_EXERCISE OBJECTIVE_
Can you render every line of text in all the entries below as a JSON list of strings, one string per line, skipping blank lines and leaving the pictures out?

_DATASET EXCERPTS_

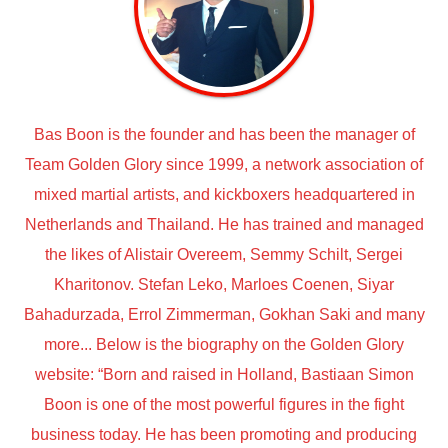
Bas Boon is the founder and has been the manager of
Team Golden Glory since 1999, a network association of
mixed martial artists, and kickboxers headquartered in
Netherlands and Thailand. He has trained and managed
the likes of Alistair Overeem, Semmy Schilt, Sergei
Kharitonov. Stefan Leko, Marloes Coenen, Siyar
Bahadurzada, Errol Zimmerman, Gokhan Saki and many
more... Below is the biography on the Golden Glory
website: “Born and raised in Holland, Bastiaan Simon
Boon is one of the most powerful figures in the fight
business today. He has been promoting and producing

_EXERCISE RESPONSE_
[
  "Bas Boon is the founder and has been the manager of",
  "Team Golden Glory since 1999, a network association of",
  "mixed martial artists, and kickboxers headquartered in",
  "Netherlands and Thailand. He has trained and managed",
  "the likes of Alistair Overeem, Semmy Schilt, Sergei",
  "Kharitonov. Stefan Leko, Marloes Coenen, Siyar",
  "Bahadurzada, Errol Zimmerman, Gokhan Saki and many",
  "more... Below is the biography on the Golden Glory",
  "website: “Born and raised in Holland, Bastiaan Simon",
  "Boon is one of the most powerful figures in the fight",
  "business today. He has been promoting and producing"
]